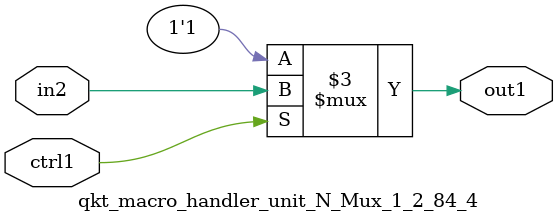
<source format=v>

`timescale 1ps / 1ps


module qkt_macro_handler_unit_N_Mux_1_2_84_4( in2, ctrl1, out1 );

    input in2;
    input ctrl1;
    output out1;
    reg out1;

    
    // rtl_process:qkt_macro_handler_unit_N_Mux_1_2_84_4/qkt_macro_handler_unit_N_Mux_1_2_84_4_thread_1
    always @*
      begin : qkt_macro_handler_unit_N_Mux_1_2_84_4_thread_1
        case (ctrl1) 
          1'b1: 
            begin
              out1 = in2;
            end
          default: 
            begin
              out1 = 1'b1;
            end
        endcase
      end

endmodule





</source>
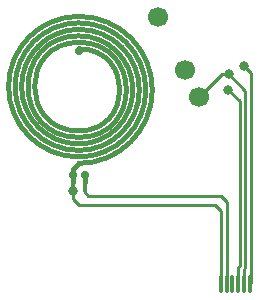
<source format=gbr>
%TF.GenerationSoftware,KiCad,Pcbnew,7.0.10*%
%TF.CreationDate,2024-08-10T06:33:11-07:00*%
%TF.ProjectId,carvera wireless charger circuit,63617276-6572-4612-9077-6972656c6573,rev?*%
%TF.SameCoordinates,Original*%
%TF.FileFunction,Copper,L2,Bot*%
%TF.FilePolarity,Positive*%
%FSLAX46Y46*%
G04 Gerber Fmt 4.6, Leading zero omitted, Abs format (unit mm)*
G04 Created by KiCad (PCBNEW 7.0.10) date 2024-08-10 06:33:11*
%MOMM*%
%LPD*%
G01*
G04 APERTURE LIST*
G04 Aperture macros list*
%AMRoundRect*
0 Rectangle with rounded corners*
0 $1 Rounding radius*
0 $2 $3 $4 $5 $6 $7 $8 $9 X,Y pos of 4 corners*
0 Add a 4 corners polygon primitive as box body*
4,1,4,$2,$3,$4,$5,$6,$7,$8,$9,$2,$3,0*
0 Add four circle primitives for the rounded corners*
1,1,$1+$1,$2,$3*
1,1,$1+$1,$4,$5*
1,1,$1+$1,$6,$7*
1,1,$1+$1,$8,$9*
0 Add four rect primitives between the rounded corners*
20,1,$1+$1,$2,$3,$4,$5,0*
20,1,$1+$1,$4,$5,$6,$7,0*
20,1,$1+$1,$6,$7,$8,$9,0*
20,1,$1+$1,$8,$9,$2,$3,0*%
G04 Aperture macros list end*
%TA.AperFunction,EtchedComponent*%
%ADD10C,0.400000*%
%TD*%
%TA.AperFunction,ComponentPad*%
%ADD11C,1.700000*%
%TD*%
%TA.AperFunction,SMDPad,CuDef*%
%ADD12RoundRect,0.100000X-0.100000X0.500000X-0.100000X-0.500000X0.100000X-0.500000X0.100000X0.500000X0*%
%TD*%
%TA.AperFunction,ComponentPad*%
%ADD13C,0.700000*%
%TD*%
%TA.AperFunction,SMDPad,CuDef*%
%ADD14RoundRect,0.075000X0.075000X0.675000X-0.075000X0.675000X-0.075000X-0.675000X0.075000X-0.675000X0*%
%TD*%
%TA.AperFunction,ViaPad*%
%ADD15C,0.800000*%
%TD*%
%TA.AperFunction,Conductor*%
%ADD16C,0.250000*%
%TD*%
G04 APERTURE END LIST*
D10*
%TO.C,L2*%
X0Y-6180000D02*
G75*
G03*
X0Y6270000I0J6225000D01*
G01*
X0Y-5630000D02*
G75*
G03*
X0Y5720000I0J5675000D01*
G01*
X0Y-5080000D02*
G75*
G03*
X0Y5170000I0J5125000D01*
G01*
X0Y-4530000D02*
G75*
G03*
X0Y4620000I0J4575000D01*
G01*
X0Y-3980000D02*
G75*
G03*
X0Y4070000I0J4025000D01*
G01*
X0Y-3430000D02*
G75*
G03*
X0Y3520000I0J3475000D01*
G01*
X0Y4070000D02*
G75*
G03*
X0Y-3430000I0J-3750000D01*
G01*
X0Y4620000D02*
G75*
G03*
X0Y-3980000I0J-4300000D01*
G01*
X0Y5170000D02*
G75*
G03*
X0Y-4530000I0J-4850000D01*
G01*
X0Y5720000D02*
G75*
G03*
X0Y-5080000I0J-5400000D01*
G01*
X0Y6270000D02*
G75*
G03*
X0Y-5630000I0J-5950000D01*
G01*
X500000Y-7280000D02*
X500000Y-7780000D01*
X-500000Y-6780000D02*
X-500000Y-7780000D01*
X0Y-6180000D02*
X-500000Y-6680000D01*
%TD*%
D11*
%TO.P,J4,1,Pin_1*%
%TO.N,Net-(J1-Pin_1)*%
X6680056Y6221248D03*
%TD*%
%TO.P,J3,1,Pin_1*%
%TO.N,Net-(J1-Pin_2)*%
X10198580Y-537774D03*
%TD*%
%TO.P,J2,1,Pin_1*%
%TO.N,Net-(J1-Pin_3)*%
X9025739Y1715233D03*
%TD*%
D12*
%TO.P,L2,2,2*%
%TO.N,Net-(J1-Pin_5)*%
X500000Y-8001000D03*
%TO.P,L2,1,1*%
%TO.N,Net-(J1-Pin_6)*%
X-500000Y-8001000D03*
D13*
%TO.P,L2,*%
%TO.N,*%
X500000Y-7180000D03*
X-500000Y-7180000D03*
X0Y3368000D03*
%TD*%
D14*
%TO.P,J1,6,Pin_6*%
%TO.N,Net-(J1-Pin_6)*%
X12007000Y-16390400D03*
%TO.P,J1,5,Pin_5*%
%TO.N,Net-(J1-Pin_5)*%
X12507000Y-16390400D03*
%TO.P,J1,4,Pin_4*%
%TO.N,unconnected-(J1-Pin_4-Pad4)*%
X13007000Y-16390400D03*
%TO.P,J1,3,Pin_3*%
%TO.N,Net-(J1-Pin_3)*%
X13511000Y-16390400D03*
%TO.P,J1,2,Pin_2*%
%TO.N,Net-(J1-Pin_2)*%
X14007000Y-16390400D03*
%TO.P,J1,1,Pin_1*%
%TO.N,Net-(J1-Pin_1)*%
X14507000Y-16390400D03*
%TD*%
D15*
%TO.N,Net-(J1-Pin_1)*%
X14011000Y2071600D03*
%TO.N,Net-(J1-Pin_3)*%
X12611000Y71600D03*
%TO.N,Net-(J1-Pin_2)*%
X12711000Y1371600D03*
%TO.N,Net-(J1-Pin_6)*%
X-500000Y-8480000D03*
%TD*%
D16*
%TO.N,Net-(J1-Pin_5)*%
X500000Y-8617400D02*
X500000Y-8305000D01*
X811000Y-8928400D02*
X500000Y-8617400D01*
X12507000Y-9424400D02*
X12011000Y-8928400D01*
X12011000Y-8928400D02*
X811000Y-8928400D01*
X12507000Y-16390400D02*
X12507000Y-9424400D01*
%TO.N,Net-(J1-Pin_6)*%
X-500000Y-9217400D02*
X-500000Y-8480000D01*
X11511000Y-9728400D02*
X11000Y-9728400D01*
X11000Y-9728400D02*
X-500000Y-9217400D01*
X12007000Y-16390400D02*
X12007000Y-10224400D01*
X12007000Y-10224400D02*
X11511000Y-9728400D01*
%TO.N,Net-(J1-Pin_1)*%
X14561000Y-16336400D02*
X14507000Y-16390400D01*
X14561000Y-15078400D02*
X14561000Y-16336400D01*
X14615000Y-15024400D02*
X14561000Y-15078400D01*
X14611000Y-4332400D02*
X14615000Y-4336400D01*
X14615000Y-4336400D02*
X14615000Y-15024400D01*
%TO.N,Net-(J1-Pin_2)*%
X14007000Y-15132400D02*
X14007000Y-16390400D01*
X14111000Y-28400D02*
X14111000Y-15028400D01*
X12711000Y1371600D02*
X14111000Y-28400D01*
X14111000Y-15028400D02*
X14007000Y-15132400D01*
%TO.N,Net-(J1-Pin_3)*%
X13511000Y-14928400D02*
X13511000Y-16390400D01*
X12611000Y71600D02*
X13611000Y-928400D01*
X13611000Y-928400D02*
X13611000Y-14828400D01*
X13611000Y-14828400D02*
X13511000Y-14928400D01*
%TO.N,Net-(J1-Pin_1)*%
X14611000Y1471600D02*
X14615000Y1471600D01*
X14011000Y2071600D02*
X14611000Y1471600D01*
X14615000Y1471600D02*
X14615000Y-4328400D01*
%TO.N,Net-(J1-Pin_2)*%
X12107954Y1371600D02*
X10198580Y-537774D01*
X12711000Y1371600D02*
X12107954Y1371600D01*
%TO.N,Net-(J1-Pin_6)*%
X-750000Y-8430000D02*
X-525000Y-8205000D01*
X-525000Y-8205000D02*
X-500000Y-8205000D01*
%TD*%
M02*

</source>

WHAT IS EXPECTED:
In the answer, repeat exactly the lines from the top of the entries above through the line with "4,1,4,$2,$3,$4,$5,$6,$7,$8,$9,$2,$3,0*", and leave pictures out of it.

OUTPUT OF THE TASK:
<source format=v>

`timescale 1ps / 1ps


module qkt_macro_handler_unit_N_Mux_1_2_84_4( in2, ctrl1, out1 );

    input in2;
    input ctrl1;
    output out1;
    reg out1;

    
    // rtl_process:qkt_macro_handler_unit_N_Mux_1_2_84_4/qkt_macro_handler_unit_N_Mux_1_2_84_4_thread_1
    always @*
      begin : qkt_macro_handler_unit_N_Mux_1_2_84_4_thread_1
        case (ctrl1) 
          1'b1: 
            begin
              out1 = in2;
            end
          default: 
            begin
              out1 = 1'b1;
            end
        endcase
      end

endmodule





</source>
<source format=gbr>
%TF.GenerationSoftware,KiCad,Pcbnew,7.0.10*%
%TF.CreationDate,2024-08-10T06:33:11-07:00*%
%TF.ProjectId,carvera wireless charger circuit,63617276-6572-4612-9077-6972656c6573,rev?*%
%TF.SameCoordinates,Original*%
%TF.FileFunction,Copper,L2,Bot*%
%TF.FilePolarity,Positive*%
%FSLAX46Y46*%
G04 Gerber Fmt 4.6, Leading zero omitted, Abs format (unit mm)*
G04 Created by KiCad (PCBNEW 7.0.10) date 2024-08-10 06:33:11*
%MOMM*%
%LPD*%
G01*
G04 APERTURE LIST*
G04 Aperture macros list*
%AMRoundRect*
0 Rectangle with rounded corners*
0 $1 Rounding radius*
0 $2 $3 $4 $5 $6 $7 $8 $9 X,Y pos of 4 corners*
0 Add a 4 corners polygon primitive as box body*
4,1,4,$2,$3,$4,$5,$6,$7,$8,$9,$2,$3,0*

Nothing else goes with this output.